**Task requirements:**
1. Name every game or story that the forum text mentions by title. Count an edition as part of its game.
2. Rewrite the part of the rows that opens with the line containing "Point out each" and closes with the line containing "crop: (256, 256)", replacing "road" with "street" and keeping everything else unchanged. Leave the pictures out.

**Page extract:**

________

Claw+Claw+Bite for an animal is an attack routine. (See the dragon entries, which have text like "The attack of a gold dragon can be a claw/claw/bite routine...")
Yes, I've known this since 1984!
 

It's different from the majority; it doesn't have to be better or worse, and how popular a style of play happens to be is irrelevant.
Irrelevant to what? It's not irrelevant to whether or not the 5e design choices are reasonable ones for a commercial publisher to make.

The question here isn't whether or not you would like it (I think we can safely claim you wouldn't)
I suspect that I adjudicate more fleeing from hostile encounters, in my current FRPGing, than most D&D GMs, because I'm running a system (Torchbearer 2e) that makes resolving flight and pursuit relatively straightforward.

I don't try to present my preferences for RPGing as normative, though.

or whether or not enough people would support it to suit some corporation's profit "requirements", but rather whether or not such a tactic could work in play. I'm pretty sure it could, with the added personal bonus that such a tactic would make logical sense in many settings.
What do you mean by work in play? I think it's widely accepted that fleeing doesn't work in a lot of contemporary D&D play.

And I'm not sure what you mean by saying that it would make "logical sense". It certainly wouldn't make sense in a setting that is meant to emulate Conan or LotR - in those settings, it is heroism (as expressed distinctively by each author), not expedience, that generally prevails.
 

Irrelevant to what? It's not irrelevant to whether or not the 5e design choices are reasonable ones for a commercial publisher to make.

I suspect that I adjudicate more fleeing from hostile encounters, in my current FRPGing, than most D&D GMs, because I'm running a system (Torchbearer 2e) that makes resolving flight and pursuit relatively straightforward.

________

**Supplied records:**
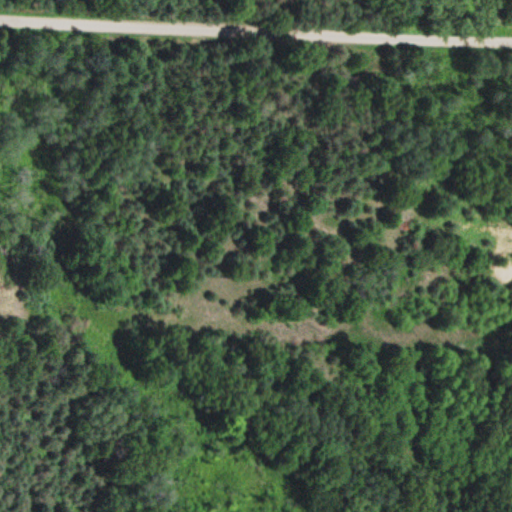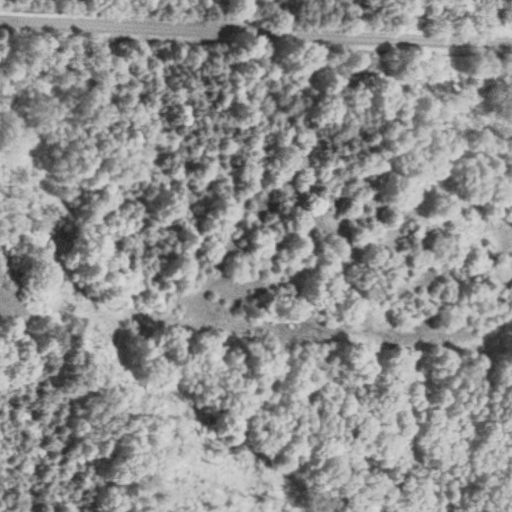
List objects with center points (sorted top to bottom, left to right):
road: (256, 29)
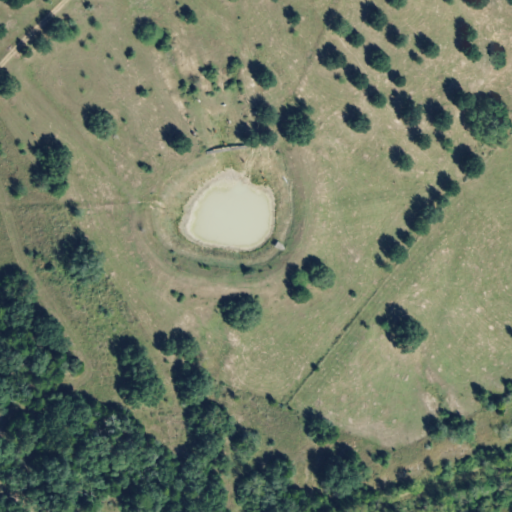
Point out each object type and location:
road: (18, 167)
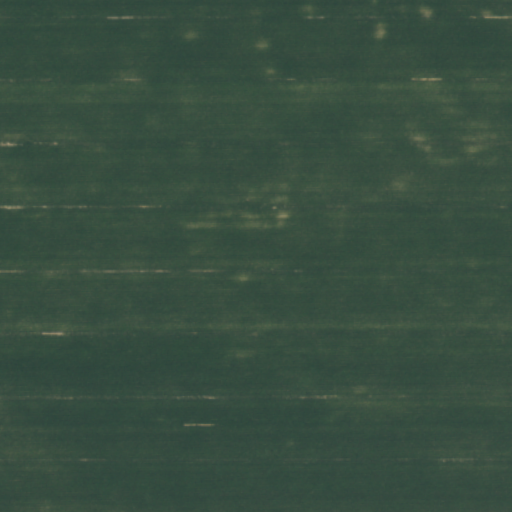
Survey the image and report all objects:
crop: (256, 256)
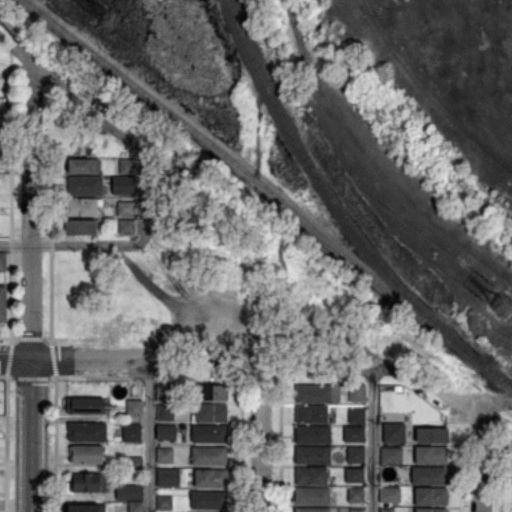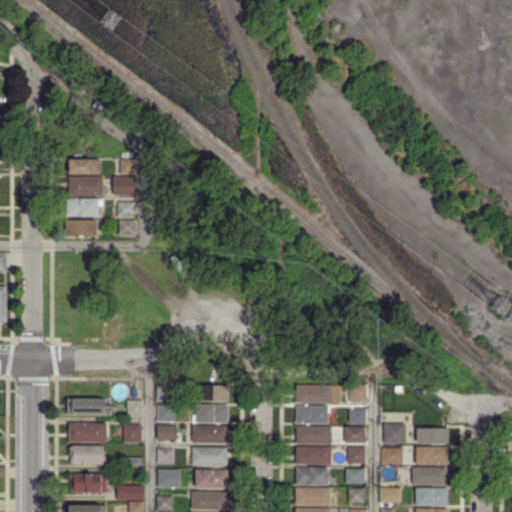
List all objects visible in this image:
power tower: (115, 21)
road: (19, 39)
road: (89, 108)
building: (83, 165)
building: (125, 165)
building: (84, 166)
building: (129, 166)
railway: (256, 178)
building: (85, 184)
building: (128, 184)
building: (85, 185)
road: (146, 198)
railway: (333, 199)
building: (81, 206)
building: (83, 206)
building: (125, 207)
building: (126, 208)
road: (33, 212)
building: (80, 226)
building: (126, 226)
building: (127, 226)
building: (81, 227)
road: (73, 243)
building: (2, 260)
building: (3, 261)
building: (2, 302)
building: (3, 303)
power tower: (500, 303)
road: (16, 359)
road: (146, 359)
railway: (498, 375)
road: (316, 376)
road: (428, 380)
building: (163, 391)
building: (213, 391)
building: (163, 392)
building: (213, 392)
building: (317, 392)
building: (356, 392)
building: (313, 393)
building: (357, 393)
road: (496, 402)
building: (85, 405)
building: (86, 406)
building: (134, 406)
building: (134, 406)
building: (164, 411)
building: (211, 412)
building: (165, 413)
building: (211, 413)
building: (310, 413)
building: (312, 414)
building: (356, 414)
building: (357, 415)
building: (87, 431)
building: (87, 431)
building: (165, 431)
building: (131, 432)
building: (164, 432)
building: (209, 432)
building: (393, 432)
building: (132, 433)
building: (210, 433)
building: (312, 433)
building: (353, 433)
building: (313, 434)
building: (356, 434)
building: (431, 434)
road: (32, 435)
road: (147, 435)
building: (389, 435)
building: (432, 435)
road: (259, 436)
road: (372, 441)
building: (86, 453)
building: (164, 454)
building: (312, 454)
building: (355, 454)
building: (355, 454)
building: (388, 454)
building: (391, 454)
building: (430, 454)
building: (86, 455)
building: (209, 455)
building: (313, 455)
building: (165, 456)
building: (430, 456)
building: (210, 457)
road: (481, 458)
building: (135, 464)
building: (353, 474)
building: (354, 474)
building: (310, 475)
building: (428, 475)
building: (167, 476)
building: (311, 476)
building: (429, 476)
building: (168, 477)
building: (210, 477)
building: (210, 478)
building: (88, 481)
building: (88, 484)
building: (129, 491)
building: (129, 492)
building: (389, 493)
building: (355, 494)
building: (311, 495)
building: (355, 495)
building: (390, 495)
building: (430, 495)
building: (312, 496)
building: (430, 497)
building: (208, 499)
building: (209, 501)
building: (163, 502)
building: (165, 504)
building: (135, 505)
building: (84, 507)
building: (136, 507)
building: (84, 509)
building: (312, 509)
building: (356, 509)
building: (386, 509)
building: (429, 509)
building: (358, 510)
building: (389, 510)
building: (312, 511)
building: (336, 511)
building: (431, 511)
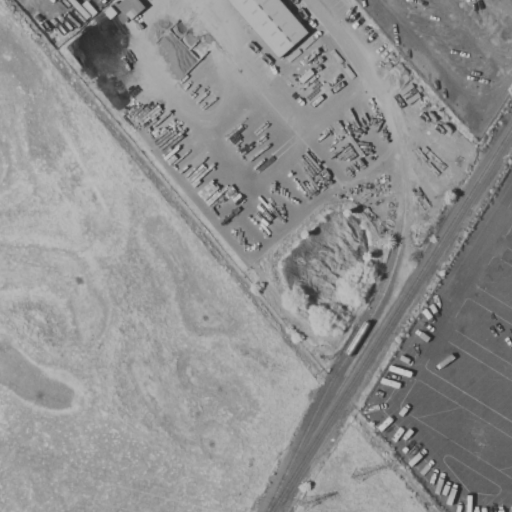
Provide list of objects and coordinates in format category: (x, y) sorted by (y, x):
building: (130, 7)
road: (505, 7)
building: (87, 8)
building: (129, 8)
building: (271, 23)
building: (272, 23)
road: (474, 36)
road: (454, 71)
road: (344, 86)
railway: (393, 259)
railway: (390, 319)
road: (413, 373)
power tower: (355, 476)
road: (416, 491)
power tower: (304, 503)
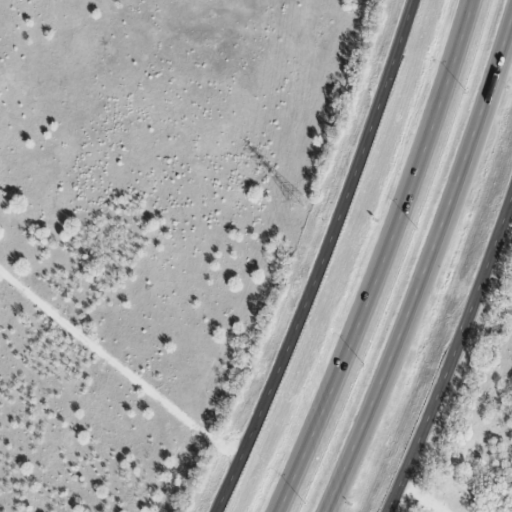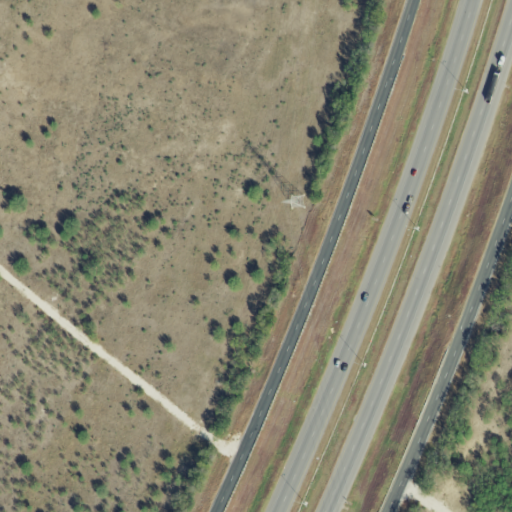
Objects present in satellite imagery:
power tower: (298, 203)
road: (379, 259)
road: (424, 264)
road: (239, 467)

________

**Correct answers:**
1.
D&D (5e)
Torchbearer 2e
Conan
LotR

2.
Point out each object type and location:
street: (18, 167)
Survey the image and report all objects:
crop: (256, 256)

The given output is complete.